§ Work instruction
Could you write out the source text in the rows below character for character, leaving out the pictures?

§ Source information
------------

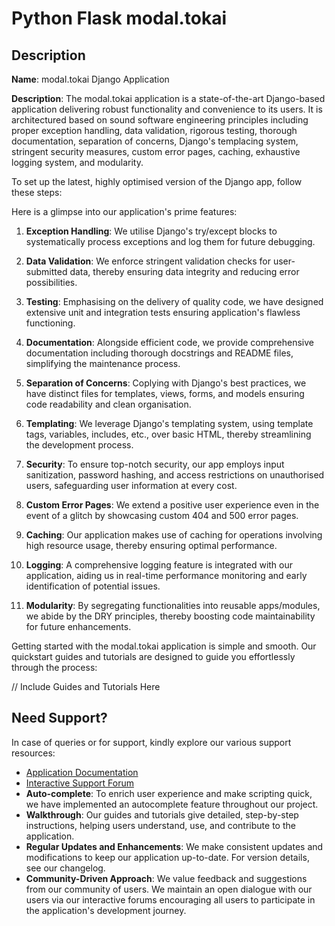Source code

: # Python Flask modal.tokai

## Description

**Name**: modal.tokai Django Application

**Description**: The modal.tokai application is a state-of-the-art Django-based application delivering robust functionality and convenience to its users. It is architectured based on sound software engineering principles including proper exception handling, data validation, rigorous testing, thorough documentation, separation of concerns, Django's templacing system, stringent security measures, custom error pages, caching, exhaustive logging system, and modularity.

To set up the latest, highly optimised version of the Django app, follow these steps:

Here is a glimpse into our application's prime features:

1. **Exception Handling**: We utilise Django's try/except blocks to systematically process exceptions and log them for future debugging.

2. **Data Validation**: We enforce stringent validation checks for user-submitted data, thereby ensuring data integrity and reducing error possibilities.

3. **Testing**: Emphasising on the delivery of quality code, we have designed extensive unit and integration tests ensuring application's flawless functioning.

4. **Documentation**: Alongside efficient code, we provide comprehensive documentation including thorough docstrings and README files, simplifying the maintenance process.

5. **Separation of Concerns**: Coplying with Django's best practices, we have distinct files for templates, views, forms, and models ensuring code readability and clean organisation.

6. **Templating**: We leverage Django's templating system, using template tags, variables, includes, etc., over basic HTML, thereby streamlining the development process.

7. **Security**: To ensure top-notch security, our app employs input sanitization, password hashing, and access restrictions on unauthorised users, safeguarding user information at every cost.

8. **Custom Error Pages**: We extend a positive user experience even in the event of a glitch by showcasing custom 404 and 500 error pages.

9. **Caching**: Our application makes use of caching for operations involving high resource usage, thereby ensuring optimal performance.

10. **Logging**: A comprehensive logging feature is integrated with our application, aiding us in real-time performance monitoring and early identification of potential issues.

11. **Modularity**: By segregating functionalities into reusable apps/modules, we abide by the DRY principles, thereby boosting code maintainability for future enhancements.

Getting started with the modal.tokai application is simple and smooth. Our quickstart guides and tutorials are designed to guide you effortlessly through the process:

// Include Guides and Tutorials Here

## Need Support?

In case of queries or for support, kindly explore our various support resources:

- [Application Documentation](https://docs.modal.tokai.com)
- [Interactive Support Forum](https://ask.modal.tokai.com)
- **Auto-complete**: To enrich user experience and make scripting quick, we have implemented an autocomplete feature throughout our project.
- **Walkthrough**: Our guides and tutorials give detailed, step-by-step instructions, helping users understand, use, and contribute to the application.
- **Regular Updates and Enhancements**: We make consistent updates and modifications to keep our application up-to-date. For version details, see our changelog.
- **Community-Driven Approach**: We value feedback and suggestions from our community of users. We maintain an open dialogue with our users via our interactive forums encouraging all users to participate in the application's development journey.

------------

§ Exercise answer
Source code

: # Python Flask modal.tokai

## Description

**Name**: modal.tokai Django Application

**Description**: The modal.tokai application is a state-of-the-art Django-based application delivering robust functionality and convenience to its users. It is architectured based on sound software engineering principles including proper exception handling, data validation, rigorous testing, thorough documentation, separation of concerns, Django's templacing system, stringent security measures, custom error pages, caching, exhaustive logging system, and modularity.

To set up the latest, highly optimised version of the Django app, follow these steps:

Here is a glimpse into our application's prime features:

1. **Exception Handling**: We utilise Django's try/except blocks to systematically process exceptions and log them for future debugging.

2. **Data Validation**: We enforce stringent validation checks for user-submitted data, thereby ensuring data integrity and reducing error possibilities.

3. **Testing**: Emphasising on the delivery of quality code, we have designed extensive unit and integration tests ensuring application's flawless functioning.

4. **Documentation**: Alongside efficient code, we provide comprehensive documentation including thorough docstrings and README files, simplifying the maintenance process.

5. **Separation of Concerns**: Coplying with Django's best practices, we have distinct files for templates, views, forms, and models ensuring code readability and clean organisation.

6. **Templating**: We leverage Django's templating system, using template tags, variables, includes, etc., over basic HTML, thereby streamlining the development process.

7. **Security**: To ensure top-notch security, our app employs input sanitization, password hashing, and access restrictions on unauthorised users, safeguarding user information at every cost.

8. **Custom Error Pages**: We extend a positive user experience even in the event of a glitch by showcasing custom 404 and 500 error pages.

9. **Caching**: Our application makes use of caching for operations involving high resource usage, thereby ensuring optimal performance.

10. **Logging**: A comprehensive logging feature is integrated with our application, aiding us in real-time performance monitoring and early identification of potential issues.

11. **Modularity**: By segregating functionalities into reusable apps/modules, we abide by the DRY principles, thereby boosting code maintainability for future enhancements.

Getting started with the modal.tokai application is simple and smooth. Our quickstart guides and tutorials are designed to guide you effortlessly through the process:

// Include Guides and Tutorials Here

## Need Support?

In case of queries or for support, kindly explore our various support resources:

- [Application Documentation](https://docs.modal.tokai.com)
- [Interactive Support Forum](https://ask.modal.tokai.com)
- **Auto-complete**: To enrich user experience and make scripting quick, we have implemented an autocomplete feature throughout our project.
- **Walkthrough**: Our guides and tutorials give detailed, step-by-step instructions, helping users understand, use, and contribute to the application.
- **Regular Updates and Enhancements**: We make consistent updates and modifications to keep our application up-to-date. For version details, see our changelog.
- **Community-Driven Approach**: We value feedback and suggestions from our community of users. We maintain an open dialogue with our users via our interactive forums encouraging all users to participate in the application's development journey.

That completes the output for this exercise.